Here are all of the steps in the tutorial:
We will pick up where the Missing Data tutorial left off, with the filtered data set that contains no missing values.
Starting Data Set
We are going to use the filtered data set from the Missing Data section of the tutorial. The download for that file is here:
- Filtered SEO Data: The filtered data set that has no rows with missing values.
We’ll be using this data set as the starting point for the splitting tutorial.
Upload the Data to the CSV Splitter Tool
Visit the CSV Splitter tool and upload the filtered data set.
Once you preview the first few lines of the file, click the Next button to move on to the next step in the tool.
Splitting the Spreadsheet Data
Once you upload the spreadsheet, you will get a summary of how many total rows were in the data set.
You get a choice of splitting the rows by number of rows or by the column name. In this case, we are going to split by the number of rows - the default of 100 is fine.
Click the Split CSV button to start the process.
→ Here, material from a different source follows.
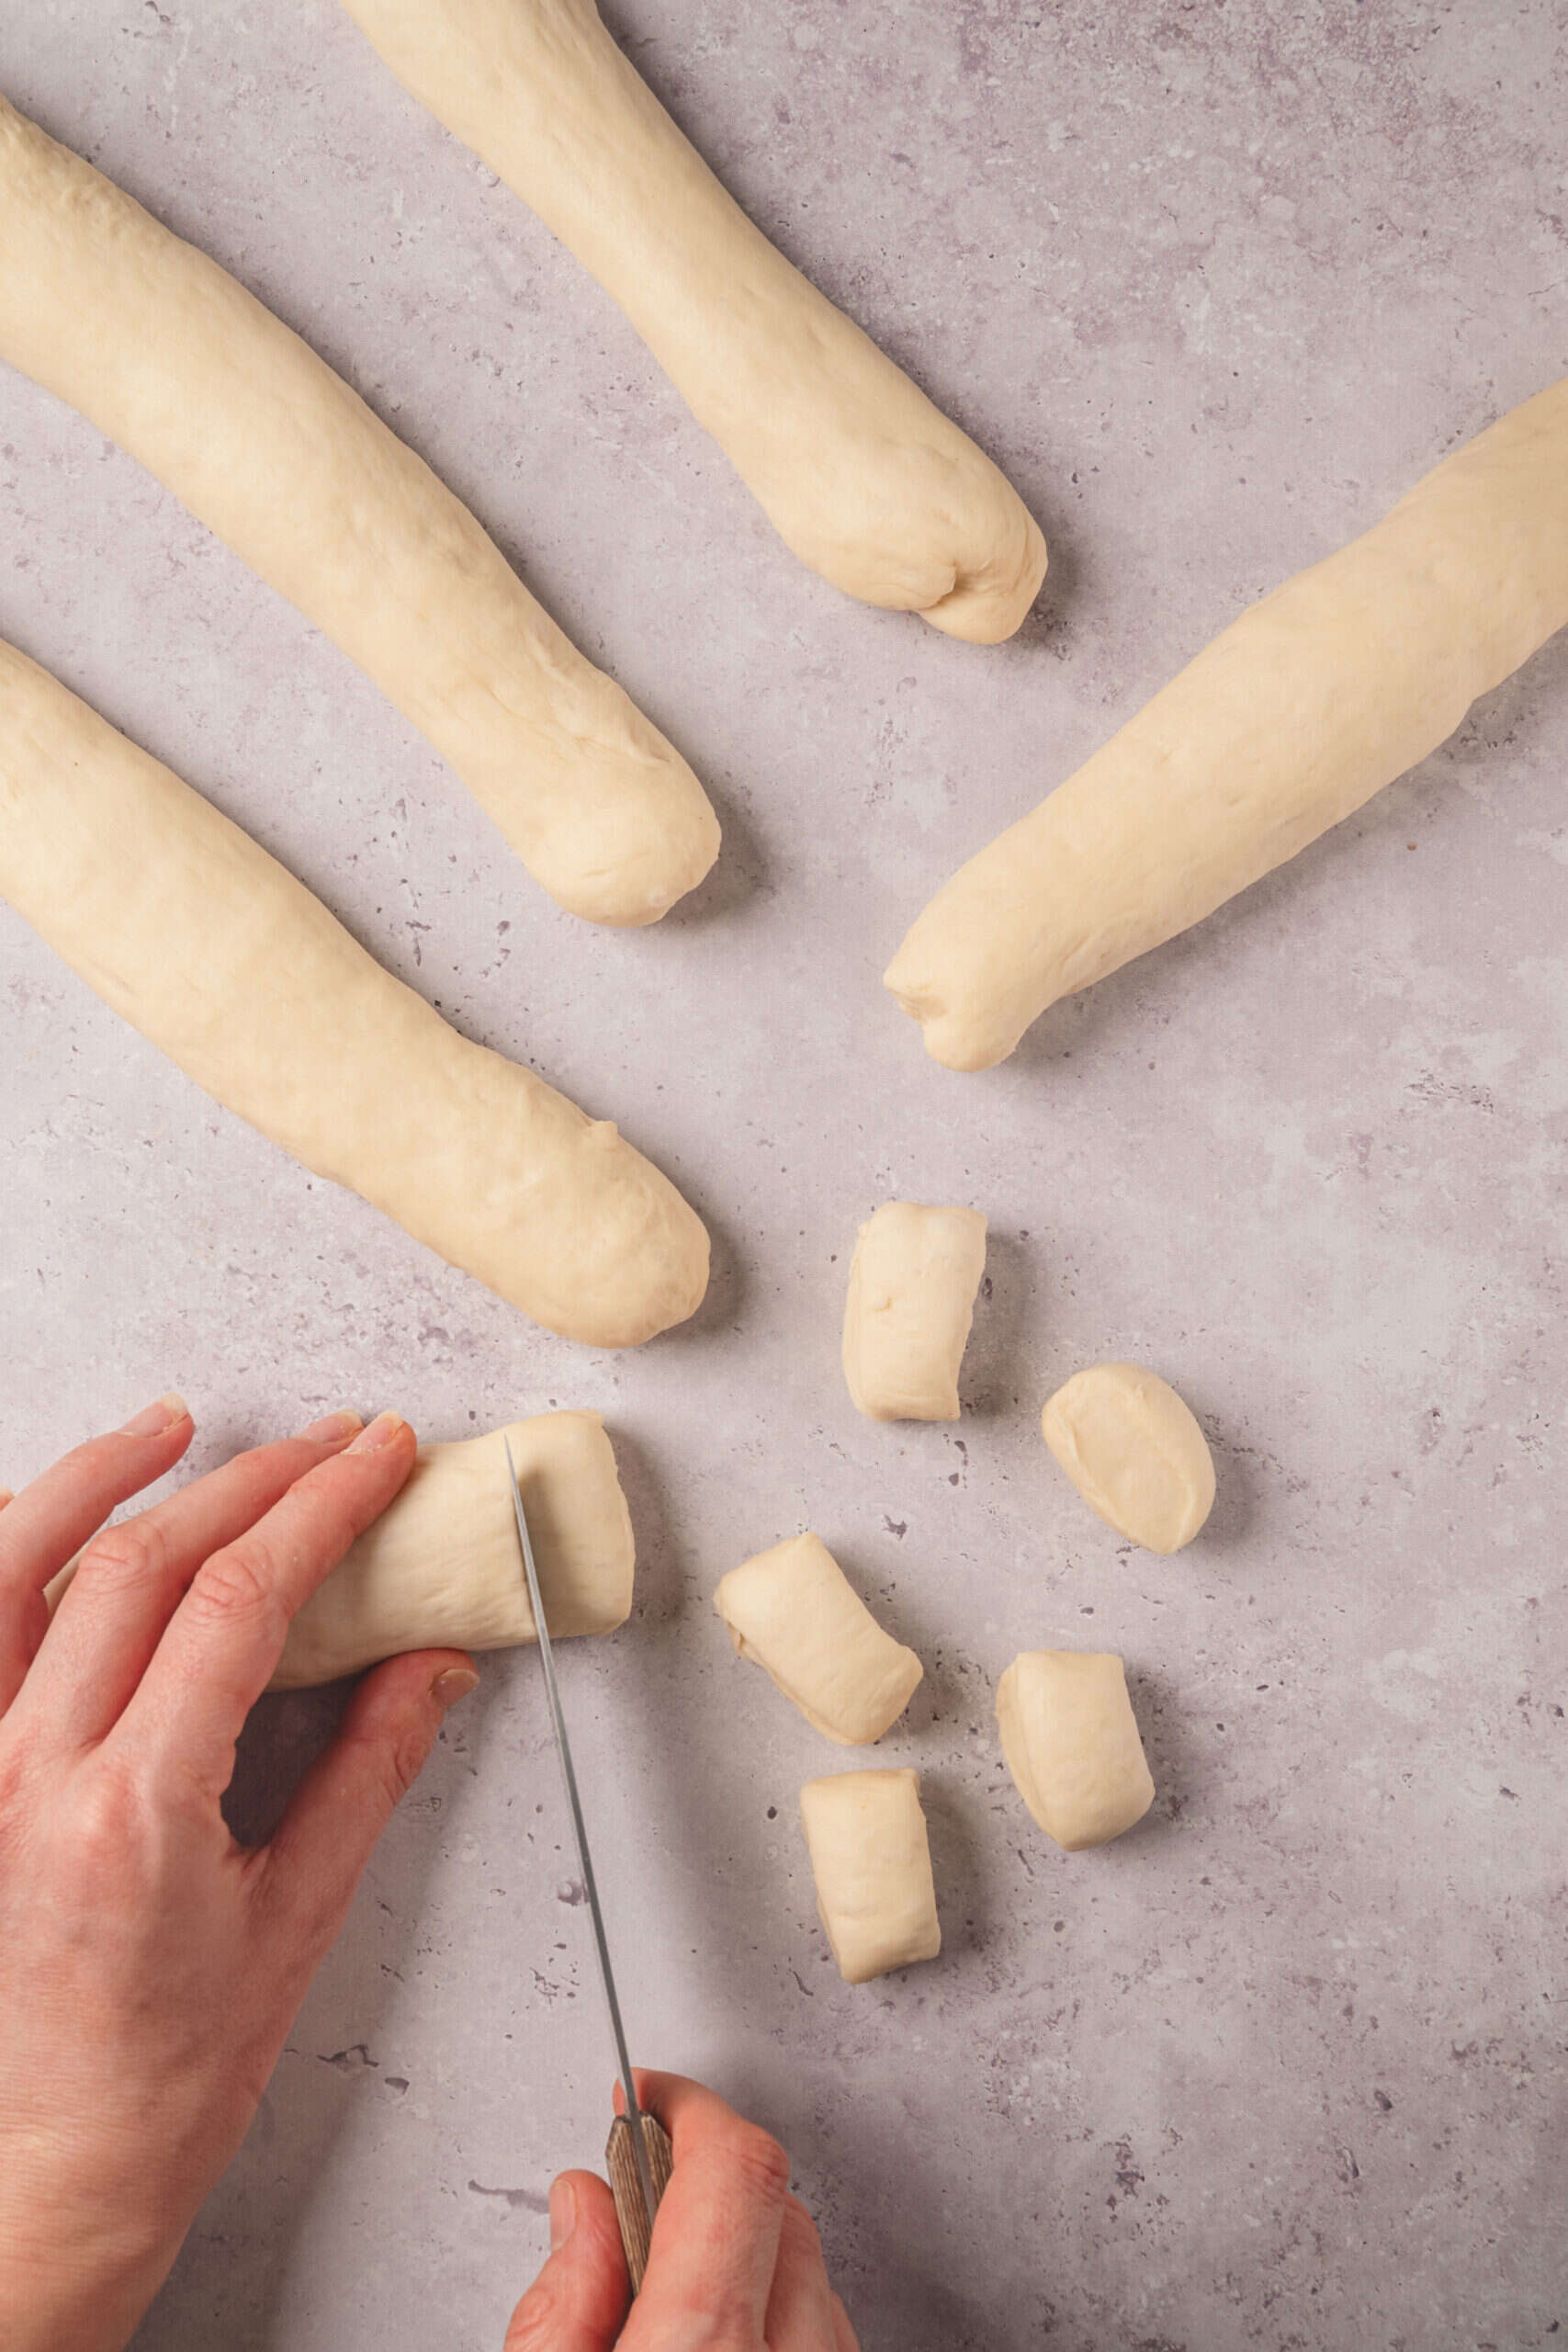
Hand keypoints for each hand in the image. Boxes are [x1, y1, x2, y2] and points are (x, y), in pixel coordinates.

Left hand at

Downloading the Split Data Sets
On the next step, you will see a preview of the two data sets that were created by the CSV Splitter tool.
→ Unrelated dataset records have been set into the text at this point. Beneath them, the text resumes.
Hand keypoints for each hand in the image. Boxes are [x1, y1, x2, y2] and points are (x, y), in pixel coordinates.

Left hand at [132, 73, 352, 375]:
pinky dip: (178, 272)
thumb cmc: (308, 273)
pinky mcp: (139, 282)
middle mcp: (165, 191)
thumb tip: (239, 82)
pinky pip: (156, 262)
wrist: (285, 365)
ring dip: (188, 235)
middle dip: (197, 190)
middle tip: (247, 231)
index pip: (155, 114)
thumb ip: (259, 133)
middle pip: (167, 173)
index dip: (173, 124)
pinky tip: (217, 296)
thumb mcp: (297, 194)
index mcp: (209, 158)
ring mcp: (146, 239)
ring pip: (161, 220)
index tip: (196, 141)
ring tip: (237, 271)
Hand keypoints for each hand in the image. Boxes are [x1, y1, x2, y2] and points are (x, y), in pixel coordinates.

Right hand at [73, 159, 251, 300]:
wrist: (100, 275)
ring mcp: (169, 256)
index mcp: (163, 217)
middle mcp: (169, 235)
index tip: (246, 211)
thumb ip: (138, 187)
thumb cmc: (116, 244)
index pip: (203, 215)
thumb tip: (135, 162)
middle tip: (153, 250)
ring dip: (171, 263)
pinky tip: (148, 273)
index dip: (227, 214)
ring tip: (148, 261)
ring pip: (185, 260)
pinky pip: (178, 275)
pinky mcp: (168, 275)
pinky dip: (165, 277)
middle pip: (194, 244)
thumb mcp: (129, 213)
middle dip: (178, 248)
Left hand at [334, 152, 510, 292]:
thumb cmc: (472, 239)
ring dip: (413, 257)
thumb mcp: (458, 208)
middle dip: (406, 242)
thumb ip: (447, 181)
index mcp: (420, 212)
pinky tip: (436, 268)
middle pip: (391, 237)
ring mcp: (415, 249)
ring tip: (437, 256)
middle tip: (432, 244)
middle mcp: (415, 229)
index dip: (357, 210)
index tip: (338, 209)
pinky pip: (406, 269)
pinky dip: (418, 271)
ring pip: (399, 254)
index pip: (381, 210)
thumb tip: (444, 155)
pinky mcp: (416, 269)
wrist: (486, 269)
If everything looks good, you can download the two data sets as CSV files.
Each CSV file has their own download button, so you can download them separately.
Once you download the two CSV files, you can open them in a spreadsheet application to see the entire data set.
One note - this CSV splitter tool does not randomize the rows in the split data sets. If you were looking to create training and test data splits for a machine learning project, you would need to randomize the rows in each data set before doing the split. This keeps the data sets from having any bias in the order of the rows.